My view is this: I am all for characters with progressive ideas and values – something I’ve always loved in historical romance is to see characters battling against the societal norms they have grown up with. However, having said that, I will admit to not much liking characters who appear to have wholly 21st century mindsets and who seem not to struggle at all with being at odds with the society they live in. I like to see the characters in historical romances having to wrestle with the norms of their time and I don’t mind seeing them making bad decisions along the way, if they come to regret those choices / change later.

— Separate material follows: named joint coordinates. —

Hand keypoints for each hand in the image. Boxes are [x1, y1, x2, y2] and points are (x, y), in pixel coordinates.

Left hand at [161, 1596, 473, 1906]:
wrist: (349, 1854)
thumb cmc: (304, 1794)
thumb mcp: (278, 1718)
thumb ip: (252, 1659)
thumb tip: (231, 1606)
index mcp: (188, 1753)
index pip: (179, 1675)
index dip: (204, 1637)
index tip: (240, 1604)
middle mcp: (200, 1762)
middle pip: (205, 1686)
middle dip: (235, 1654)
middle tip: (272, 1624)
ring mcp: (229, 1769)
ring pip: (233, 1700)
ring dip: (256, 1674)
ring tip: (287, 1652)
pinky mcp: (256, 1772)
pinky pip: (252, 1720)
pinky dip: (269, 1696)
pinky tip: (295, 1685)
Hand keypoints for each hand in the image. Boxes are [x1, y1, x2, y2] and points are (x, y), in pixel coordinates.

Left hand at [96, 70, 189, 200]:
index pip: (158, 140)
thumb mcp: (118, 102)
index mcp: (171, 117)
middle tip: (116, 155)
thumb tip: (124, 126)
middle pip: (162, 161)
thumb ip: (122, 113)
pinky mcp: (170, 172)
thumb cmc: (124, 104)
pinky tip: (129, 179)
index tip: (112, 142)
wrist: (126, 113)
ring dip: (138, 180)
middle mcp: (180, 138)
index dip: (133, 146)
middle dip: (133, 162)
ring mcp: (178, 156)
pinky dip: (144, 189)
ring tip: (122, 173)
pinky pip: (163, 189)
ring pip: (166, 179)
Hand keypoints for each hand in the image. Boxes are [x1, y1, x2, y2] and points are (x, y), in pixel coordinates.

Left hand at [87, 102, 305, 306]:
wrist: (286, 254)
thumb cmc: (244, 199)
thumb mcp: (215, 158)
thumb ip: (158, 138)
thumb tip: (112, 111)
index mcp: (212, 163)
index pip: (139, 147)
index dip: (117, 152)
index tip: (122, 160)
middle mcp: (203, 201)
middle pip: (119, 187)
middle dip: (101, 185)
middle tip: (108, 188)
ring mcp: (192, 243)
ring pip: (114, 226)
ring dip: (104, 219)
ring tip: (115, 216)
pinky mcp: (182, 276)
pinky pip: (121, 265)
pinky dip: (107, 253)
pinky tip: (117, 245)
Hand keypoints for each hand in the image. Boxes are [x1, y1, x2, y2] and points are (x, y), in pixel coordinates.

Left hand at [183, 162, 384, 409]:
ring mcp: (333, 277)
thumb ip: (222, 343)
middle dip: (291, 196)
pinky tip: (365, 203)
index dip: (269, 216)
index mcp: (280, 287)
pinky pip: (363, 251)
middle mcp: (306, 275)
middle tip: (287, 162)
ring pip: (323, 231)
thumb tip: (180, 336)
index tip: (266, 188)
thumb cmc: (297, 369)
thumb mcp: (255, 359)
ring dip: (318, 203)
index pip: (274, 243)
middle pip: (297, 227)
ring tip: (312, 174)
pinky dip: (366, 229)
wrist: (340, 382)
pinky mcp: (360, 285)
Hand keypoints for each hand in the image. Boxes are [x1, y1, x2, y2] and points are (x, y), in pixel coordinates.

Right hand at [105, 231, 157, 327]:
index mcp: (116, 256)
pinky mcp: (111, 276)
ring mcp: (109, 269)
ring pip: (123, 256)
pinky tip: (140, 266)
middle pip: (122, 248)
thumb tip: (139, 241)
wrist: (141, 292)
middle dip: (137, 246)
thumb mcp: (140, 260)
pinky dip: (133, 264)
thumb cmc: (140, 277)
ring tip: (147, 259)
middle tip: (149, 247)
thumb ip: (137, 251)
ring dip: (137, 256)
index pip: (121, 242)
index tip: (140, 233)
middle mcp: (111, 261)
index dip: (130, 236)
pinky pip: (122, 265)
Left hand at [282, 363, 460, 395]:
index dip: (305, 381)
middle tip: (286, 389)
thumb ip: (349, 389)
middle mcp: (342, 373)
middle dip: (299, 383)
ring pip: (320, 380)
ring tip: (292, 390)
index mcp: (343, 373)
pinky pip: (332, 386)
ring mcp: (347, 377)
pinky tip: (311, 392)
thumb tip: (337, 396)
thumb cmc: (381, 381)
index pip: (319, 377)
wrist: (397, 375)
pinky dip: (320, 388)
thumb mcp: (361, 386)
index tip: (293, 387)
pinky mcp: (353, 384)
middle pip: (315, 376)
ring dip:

One last thing I want to mention in this already too-long post: we are all creatures of our time. And creatures moving through time. Books are written, time passes. When I pick up a historical romance book, I will be reading about another time, in my own time. One of the first historical romances I read was Devil’s Cub by Georgette Heyer, set in the late 18th century, first published in 1932, and read by me in around 1987, when I was a teenager with an interest in politics and left-wing views.
Now, Heyer’s books are wonderful but they are absolutely brimming with objectionable class snobbery and an apparent unshakeable belief in the rightness of aristocratic privilege. I minded this – but I also loved Heyer’s books, and I found I could sort of “filter out” what I didn’t like, internally managing my objections.
This sort of ‘filtering’ is not something that can always be done though. Some issues are too glaringly awful to be filtered out. I recently picked up another old favourite from my teenage years, written in 1983 (Daphne by Marion Chesney). I had completely forgotten that the villain – who wanted to marry the heroine – was a homosexual man who wanted her as a ‘cover’ wife. The distinctly unpleasant homophobic tone made this book a wallbanger in 2019, but to my shame, I can’t say whether I even noticed in 1987.
So there you are – that’s my thoughts on the complex process of reading historical romance. Tl;dr: accuracy matters, quality matters, and representation matters… but none of it amounts to much if the reader doesn’t believe.